# Thread: Challenging MATRIX QUESTION

1. ## Challenging MATRIX QUESTION

Show working to sole for x in the equation

(x-3 1 -1)
(1 x-5 1 ) =0
( -1 1 x-3)

THSI IS A 3x3 MATRIX

2. ## Re: Challenging MATRIX QUESTION

Originally Posted by prittyboy
Show working to sole for x in the equation

(x-3 1 -1)
(1 x-5 1 ) =0
( -1 1 x-3)

THSI IS A 3x3 MATRIX
In which case this is not "challenging", it is simply non-sense. A matrix cannot be equal to a number. I suspect this is not a matrix question at all but is a deteriminant equation:
$\left|\begin{array}{ccc}x- 3 & 1 & -1 \\ 1 & x- 5 & 1 \\ -1 & 1 & x- 3\end{array}\right|= 0$

Expanding on the top row,
$\left|\begin{array}{ccc}x- 3 & 1 & -1 \\ 1 & x- 5 & 1 \\ -1 & 1 & x- 3\end{array}\right|= (x- 3)\left|\begin{array}{cc}x- 5 & 1 \\ 1 & x- 3\end{array}\right|- \left|\begin{array}{cc}1 & 1 \\ -1 & x- 3\end{array}\right|$ $- \left|\begin{array}{cc}1 & x- 5 \\ -1 & 1\end{array}\right|$
$= (x- 3)((x-5)(x-3)- 1)- (1(x-3)+ 1)- (1+ 1(x- 5))= (x- 3)(x^2- 8x+ 14)- x+ 2- x+ 4$
$= (x^3- 8x^2+14x)- (3x^2+ 24x- 42)-2x+ 6= x^3- 11x^2- 12x+ 48= 0$
a cubic equation. There is a general formula for solving cubic equations but it is a bit complicated. You might try checking for rational roots.
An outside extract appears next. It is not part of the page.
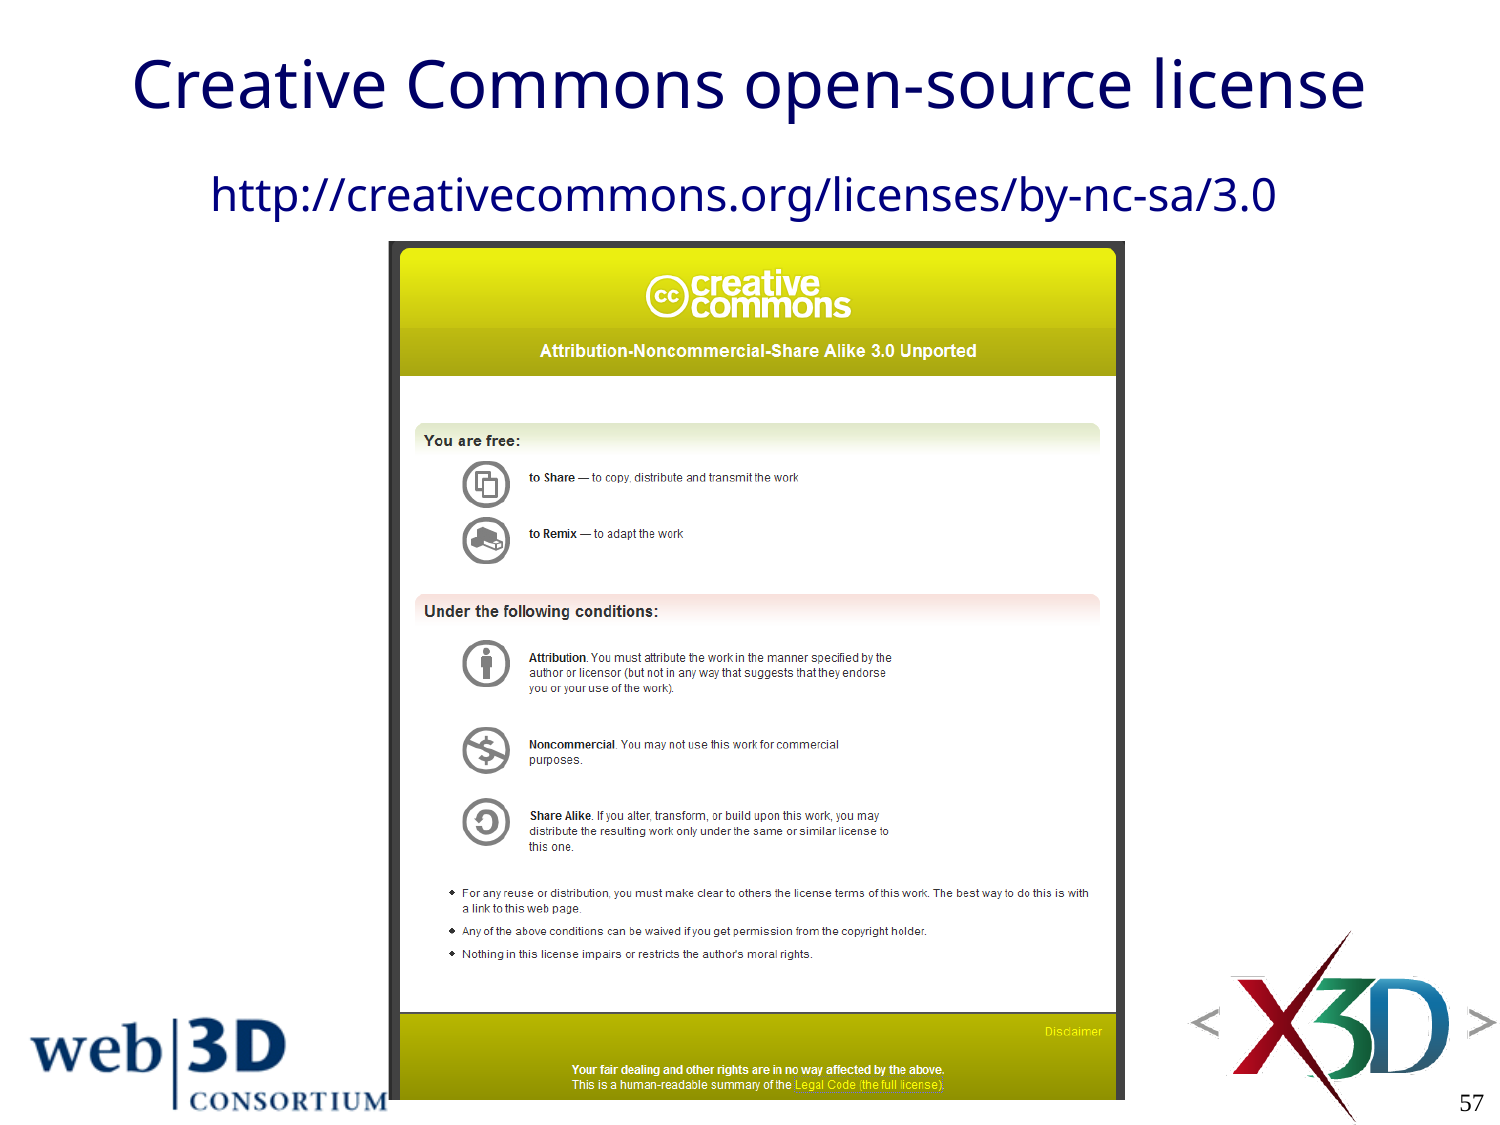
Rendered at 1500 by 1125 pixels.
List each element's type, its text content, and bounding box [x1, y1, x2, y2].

title Creative Commons open-source license http://creativecommons.org/licenses/by-nc-sa/3.0 [112, 37, 1388, 226]
picture [12, 241, 1126, 1121]
picture [1187, 926, 1500, 1125]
The "rational root theorem" says that any rational number root of the polynomial equation $a_nx^n+ a_{n-1}x^{n-1}+\cdot\cdot\cdot+ a_1x+ a_0= 0$ must be of the form $\frac{m}{n}$ where the numerator, m, divides the constant term, $a_0$ and the denominator, n, divides the leading coefficent, $a_n$.

Since, here, the leading coefficient is 1, any rational number solution to the equation must be an integer that evenly divides 48. Try those to see if there is a rational root.